Additionally, model performance was compared using different combinations of SAG images, TRA images, and clinical features. The combination of SAG and TRA features exhibited a better discriminatory ability than either feature alone, probably because SAG and TRA features can form some complementary properties. Most IMGs are confined to the spinal cord and grow along the long axis of the spinal cord. SAG images can show the greatest anatomical detail and other tumor-related lesions, such as the spinal cord cavity and edema. However, only a few scanning slices are obtained from SAG T2WI, typically 11 slices, which is insufficient for constructing 3D tumor models. TRA T2WI scans usually have smaller slice spacing, have the advantage of accurately constructing a 3D tumor ROI, and may allow for more accurate delineation of the tumor contour during segmentation. Additionally, previous research has confirmed that clinical features such as age and sex are related to glioma type [32, 33]. Wu et al. [34] developed a nomogram strategy to adopt clinical features in radiomics-based prediction models. Fifteen clinical baseline features, including seven baseline features and eight radiological signs that are difficult to represent with the radiomic approach, selected by univariate regression and prior clinical experience were adopted in our models. Although the SAG + TRA radiomics input had already achieved satisfactory performance, the model showed better differentiation ability when we added clinical features.

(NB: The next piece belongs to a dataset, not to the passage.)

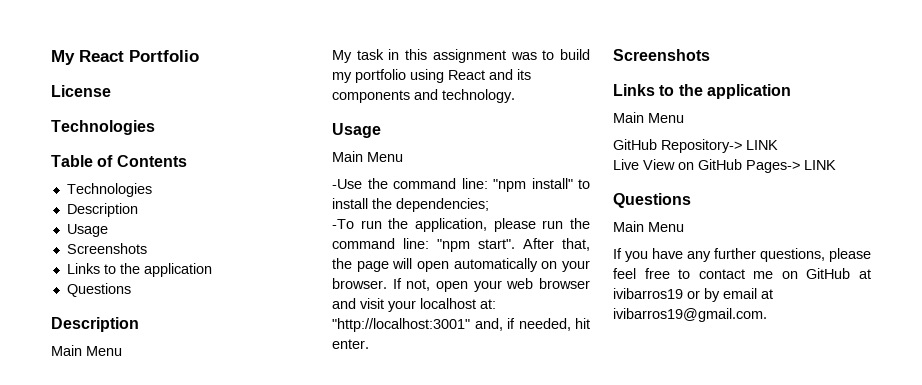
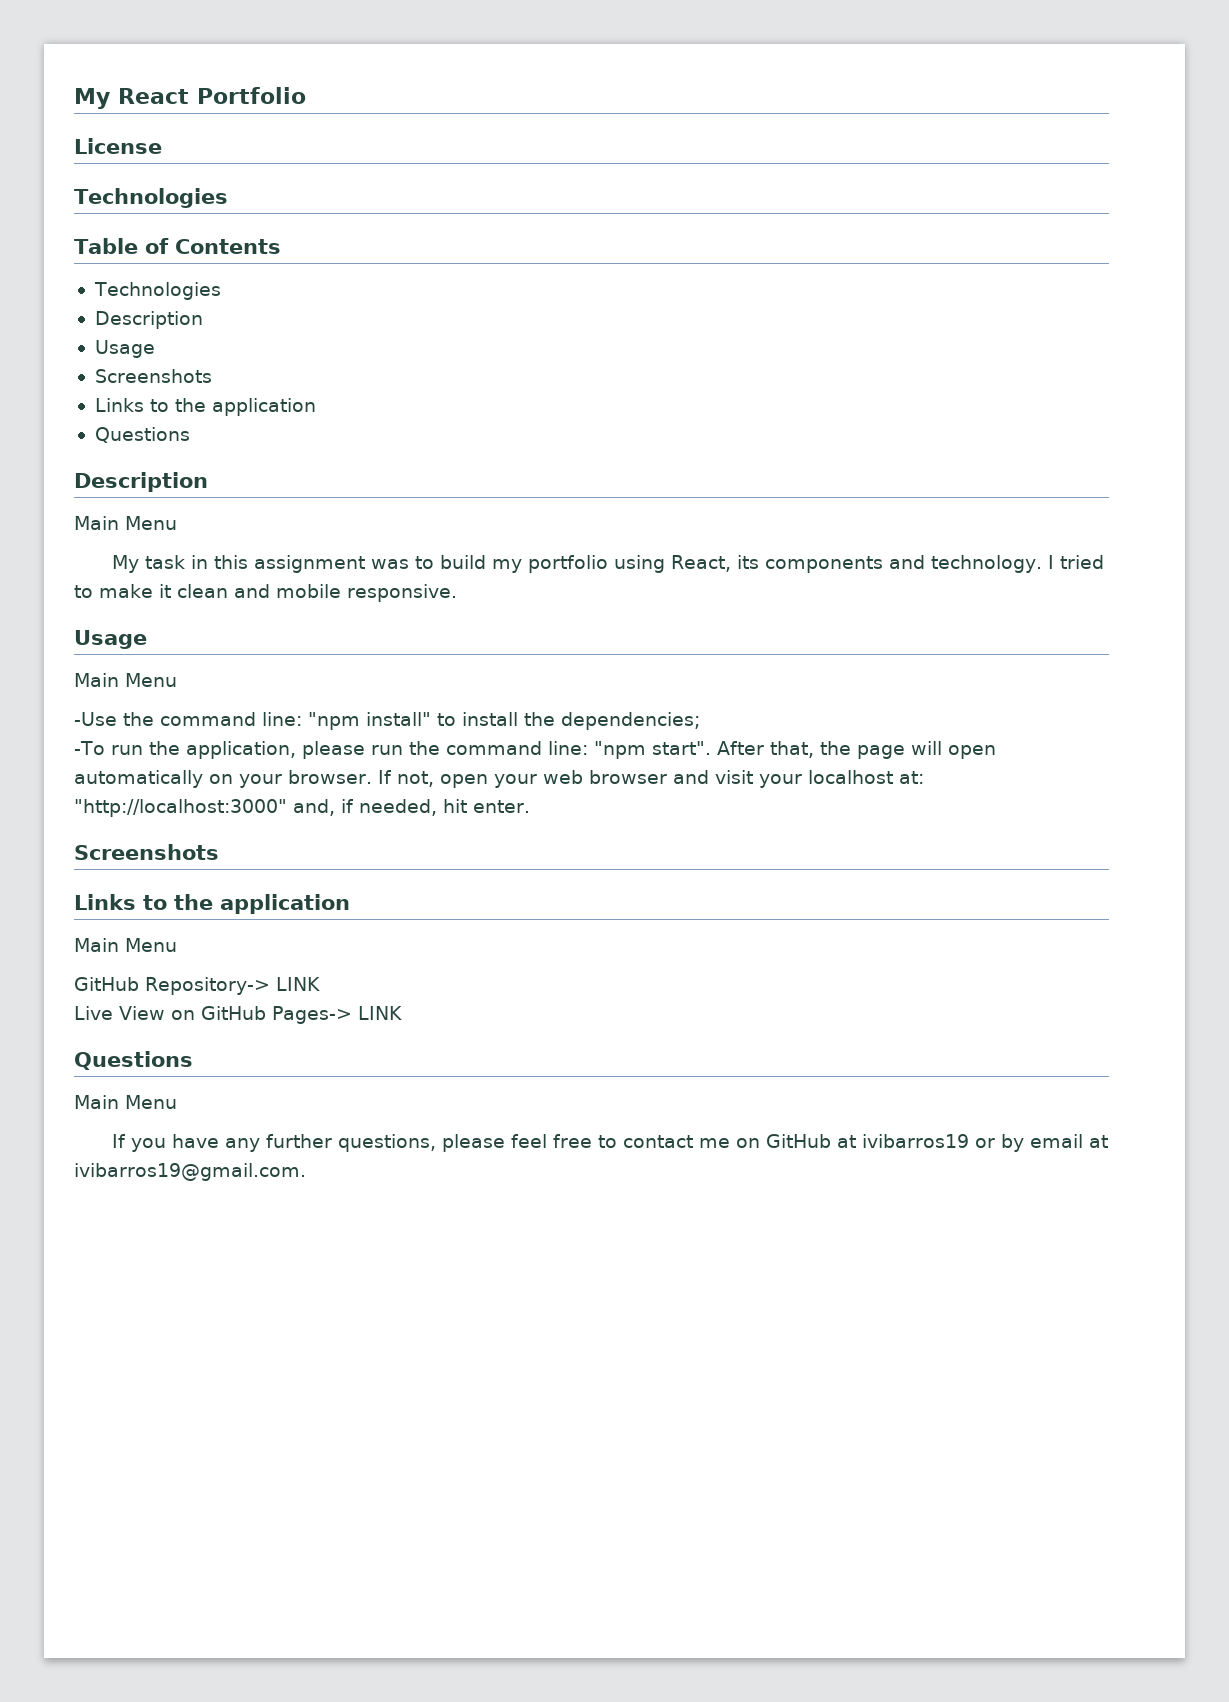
[448,69,513,80] React and -> [671,555,732,572] React,
(515, 96) none -> [1047,555,1104,569] [74,584,457,602] I tried to make it clean and mobile responsive.
[332,318,470,332] "http://localhost:3001" -> [74,799,287,817] "http://localhost:3000"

It is important to emphasize that the three proposed neural networks showed superior performance to the mainstream ensemble learning models in all prediction tasks, which was encouraging. This may be related to the models’ architecture. Specifically, the neural networks proposed in this study underwent extensive pre-experimentation, including setting the number of layers and the number of neurons. External tests were also performed to verify their generalizability, and the results were satisfactory. For the WHO tumor grade, ATRX mutation status, and P53 mutation status prediction tasks, the proposed model obtained AUCs of 0.8431, 0.7622, and 0.7954, respectively, in the external validation set.

Our study has some limitations. First, we selected only the commonly used ATRX and P53 biomarkers for IMGs from a broad range of biomarkers. The detection of other important biomarkers in IMGs, such as Ki-67 and H3 K27M, may also benefit from an automatic machine learning approach. Second, our models should input more patient characteristics in the future to allow for a more comprehensive assessment of patient conditions. For example, our models still need input with respect to some radiological characteristics, such as the spinal cord cavity, edema, and atrophy, which require a priori knowledge assessment by radiologists. Multiple imaging inputs, including normal spinal cord and tumor-related lesions, may help to extract all radiological characteristics automatically. Third, although our data originated from two institutes with one for external validation, a larger dataset from multiple institutes is needed to balance the heterogeneity in different MR-acquiring machines. Finally, there is a degree of imbalance in the proportion of data of different types (e.g., different grades or mutation states) in this study. The dataset should be balanced in the future.

Conclusions

We developed the first machine learning strategy to predict IMG grade and ATRX and P53 mutation status while simultaneously automatically segmenting the tumor. Neural networks based on multimodal fusion (i.e., the SAG phase-TRA phase-clinical baseline) were shown to have the best prediction performance. Although further validation must be performed in more institutes before widespread clinical application, we believe this research is a significant attempt at the automatic diagnosis of IMGs.